Nuestros amigos los griegos, los clásicos, claro, trataron de humanizar —yo más bien diría endiosar— los fenómenos naturales para darles un tratamiento más de tú a tú y, de este modo, se sacaban de la manga diversos dioses y diosas dedicados, cada uno de ellos, a una materia particular. A la cosa ésta del viento le endosaron a Eolo, un pobre soplapollas a quien la materia ni le iba ni le venía y que, de tanto bufar se quedó escuchimizado como un vulgar mondadientes.
La inutilidad del viento es de tal calibre que no existe ningún tratado sobre él y ni tan solo los grandes pensadores o escritores de fama mundial perdieron un minuto en escribir sobre el susodicho hecho meteorológico. Como si no existiera.
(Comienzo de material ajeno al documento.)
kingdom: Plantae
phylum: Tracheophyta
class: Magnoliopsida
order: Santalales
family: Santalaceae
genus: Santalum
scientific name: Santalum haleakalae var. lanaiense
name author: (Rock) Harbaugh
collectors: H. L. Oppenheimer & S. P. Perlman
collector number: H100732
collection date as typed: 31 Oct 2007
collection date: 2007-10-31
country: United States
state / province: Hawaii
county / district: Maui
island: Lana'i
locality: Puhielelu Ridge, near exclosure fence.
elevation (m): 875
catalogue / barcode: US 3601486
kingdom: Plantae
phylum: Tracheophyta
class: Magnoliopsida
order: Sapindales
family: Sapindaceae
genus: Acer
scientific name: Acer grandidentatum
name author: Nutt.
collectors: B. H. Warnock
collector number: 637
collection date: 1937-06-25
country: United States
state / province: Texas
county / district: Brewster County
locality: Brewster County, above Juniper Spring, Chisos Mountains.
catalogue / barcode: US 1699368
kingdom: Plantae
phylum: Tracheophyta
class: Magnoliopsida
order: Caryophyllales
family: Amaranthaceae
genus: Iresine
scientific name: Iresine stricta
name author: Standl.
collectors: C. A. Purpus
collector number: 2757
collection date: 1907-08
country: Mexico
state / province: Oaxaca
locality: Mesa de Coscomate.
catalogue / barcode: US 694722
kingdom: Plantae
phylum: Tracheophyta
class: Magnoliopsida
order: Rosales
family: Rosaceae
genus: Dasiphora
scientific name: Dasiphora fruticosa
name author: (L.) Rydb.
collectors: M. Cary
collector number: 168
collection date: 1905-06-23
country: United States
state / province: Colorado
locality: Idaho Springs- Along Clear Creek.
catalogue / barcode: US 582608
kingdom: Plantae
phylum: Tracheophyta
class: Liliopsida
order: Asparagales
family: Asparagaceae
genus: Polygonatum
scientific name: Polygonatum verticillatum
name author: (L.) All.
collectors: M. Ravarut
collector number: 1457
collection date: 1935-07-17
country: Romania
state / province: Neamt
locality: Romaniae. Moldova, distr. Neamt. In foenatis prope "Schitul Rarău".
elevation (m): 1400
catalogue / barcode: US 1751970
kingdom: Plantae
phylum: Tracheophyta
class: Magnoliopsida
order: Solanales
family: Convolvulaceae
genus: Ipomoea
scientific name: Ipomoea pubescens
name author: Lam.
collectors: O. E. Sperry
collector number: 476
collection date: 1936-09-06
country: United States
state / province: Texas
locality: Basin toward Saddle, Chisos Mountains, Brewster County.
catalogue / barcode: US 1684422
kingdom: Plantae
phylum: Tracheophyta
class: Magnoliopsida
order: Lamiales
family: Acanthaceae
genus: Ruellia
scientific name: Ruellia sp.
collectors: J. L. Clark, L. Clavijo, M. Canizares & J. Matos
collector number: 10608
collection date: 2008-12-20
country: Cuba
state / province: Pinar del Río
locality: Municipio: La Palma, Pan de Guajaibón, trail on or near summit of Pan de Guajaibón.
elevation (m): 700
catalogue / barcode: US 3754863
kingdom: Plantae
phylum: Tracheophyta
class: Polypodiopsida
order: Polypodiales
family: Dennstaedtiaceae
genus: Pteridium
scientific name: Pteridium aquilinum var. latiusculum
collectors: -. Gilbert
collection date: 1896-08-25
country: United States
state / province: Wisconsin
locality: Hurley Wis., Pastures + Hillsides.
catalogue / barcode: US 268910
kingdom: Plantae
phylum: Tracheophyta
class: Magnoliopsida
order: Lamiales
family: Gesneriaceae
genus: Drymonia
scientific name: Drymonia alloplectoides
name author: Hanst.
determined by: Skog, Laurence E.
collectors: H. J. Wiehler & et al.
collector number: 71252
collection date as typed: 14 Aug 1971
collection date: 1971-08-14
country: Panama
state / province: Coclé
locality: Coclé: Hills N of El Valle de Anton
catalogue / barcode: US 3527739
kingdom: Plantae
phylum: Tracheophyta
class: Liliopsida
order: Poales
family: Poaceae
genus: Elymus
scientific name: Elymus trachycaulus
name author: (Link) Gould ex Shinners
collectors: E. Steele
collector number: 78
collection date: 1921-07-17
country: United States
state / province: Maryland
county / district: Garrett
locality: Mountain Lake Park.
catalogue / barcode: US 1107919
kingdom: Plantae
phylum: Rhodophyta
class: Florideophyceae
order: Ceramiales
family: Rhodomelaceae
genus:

Sólo algunos novelistas o cineastas (gente comúnmente de baja ralea) han bautizado alguna de sus obras utilizando la palabreja en sus títulos. Así, Carlos Ruiz Zafón publicó su insoportable mamotreto con el nombre de La sombra del viento (¿qué sombra? ¿el viento produce sombra? ¿desde cuándo?). También la escritora americana Margaret Mitchell escribió lo que más tarde se convertiría en el film mitológico Lo que el viento se llevó (ahí la doncella estuvo más atenta ya que el viento, por desgracia, se lo lleva todo por delante, aunque en la película, que yo recuerde, no aparecía ninguna escena en que el viento soplara; debe de ser eso que llaman una metáfora…).
Y podríamos seguir por esos derroteros pero se me ha acabado la tinta —o se me ha secado con el viento ese de las narices— y no voy a poder seguir acompañándoles en esta profunda reflexión.
El caso es, primero, averiguar de qué estamos hablando cuando nos referimos al viento (más que nada por tener una base) y, en segundo lugar, qué se puede hacer para erradicarlo definitivamente.
Aunque sea por las malas: ejecutándolo.